Walmart corporate employee who urged gun sales protest says 30 people walked off the job in support. Now he's sending a petition with 46,000 signatures to the CEO

  • Roughly 30 Walmart employees took part in a planned walkout on Wednesday to protest the retailer's gun sales, according to Thomas Marshall, a Walmart e-commerce employee who helped organize the walkout. 
  • Marshall told Business Insider "a lot of people reached out to express that they support us but were afraid to come to the walkout for fear of retaliation or damaging their reputation or opportunities for promotion." 
  • Marshall and other workers next plan to send a petition, which has gathered more than 46,000 signatures, to Walmart CEO Doug McMillon demanding that the company end gun sales.
  • Walmart has said it has no plans to stop selling guns or ammunition in the wake of two recent shootings at Walmart stores, which killed at least 22 people in El Paso, Texas, and two Walmart employees in Southaven, Mississippi. The company said it has encouraged employees to express their opinions to management following the shootings. 

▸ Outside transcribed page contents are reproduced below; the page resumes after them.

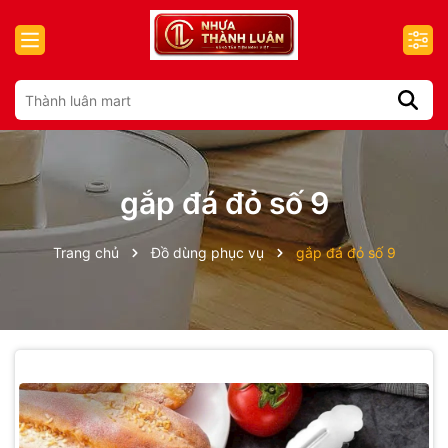
gắp đá đỏ số 9
Trang chủ
Đồ dùng phục vụ
gắp đá đỏ số 9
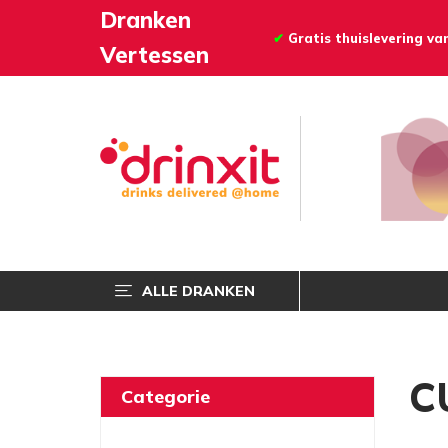
Dranken
✔
Gratis thuislevering v
Vertessen
ALLE DRANKEN
C
Categorie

Roughly 30 Walmart employees took part in a planned walkout on Wednesday to protest the retailer's gun sales, according to Thomas Marshall, who helped organize the walkout. 

"We're all very pleased with the walkout, and proud of everyone who showed up despite the risks of retaliation," Marshall, an e-commerce employee who works in the company's San Bruno, California, office, told Business Insider on Wednesday.

He said the environment in the San Bruno office on Wednesday was "very tense."

"A lot of people reached out to express that they support us but were afraid to come to the walkout for fear of retaliation or damaging their reputation or opportunities for promotion," he said.

Another Walmart e-commerce employee at the company's office in Hoboken, New Jersey, told Business Insider that they were not aware of anyone who participated in the walkout at that location.

In response, Walmart spokesman Randy Hargrove said, "We encourage associates to express their point of view to management and we have provided company channels to help them with that."

"We know this has been a sensitive issue given everything that has happened," Hargrove added. "So we have reminded our associates that safety is our top priority and we want to hear what's on their minds, and if they have concerns, to reach out to the right people."

Workers plan to send a petition to Walmart CEO demanding an end to gun sales

Walmart has said it has no plans to stop selling guns or ammunition in the wake of two recent shootings at Walmart stores, which killed at least 22 people in El Paso, Texas and two Walmart employees in Southaven, Mississippi.

Marshall said he and other workers plan to continue putting pressure on the company to make changes to its gun policies.

He said he next plans to send a petition to Walmart CEO Doug McMillon that asks Walmart to stop selling guns and ammunition in its stores, ban people from carrying guns onto company property, and cease donations to politicians who accept money from the National Rifle Association.

The petition has gathered more than 46,000 signatures since Tuesday.

"We have one demand, and that is all," the petition reads. "We value Walmart and our fellow associates, but we are no longer willing to contribute our labor to a company that profits from the sale of deadly weapons."

McMillon on Tuesday said the company will be "thoughtful and deliberate" in its responses to the recent shootings at its stores.

Read more:Walmart CEO promises 'thoughtful and deliberate' response to 2 deadly shootings at its stores

"We're a learning organization, and we'll work to understand the many important issues arising from El Paso and Southaven as well as those raised in the broader national discussion around gun violence," McMillon said in a note addressed to Walmart employees that was posted Tuesday to social media. "We'll be thoughtful and deliberate in our responses, and will act in a way that reflects our best values and ideals, focused on the needs of our customers, associates and communities."

As Business Insider previously reported, Marshall's efforts began Monday, when he sent a mass email to Walmart's e-commerce team urging workers to strike on Tuesday to protest gun sales. Marshall also posted the call to strike on company Slack channels.

After he sent the email, Walmart on Tuesday temporarily suspended Marshall's access to his company email and Slack.

Hargrove said company email and Slack channels are meant to help associates do their work, so Marshall regained access to both when he returned to work on Wednesday.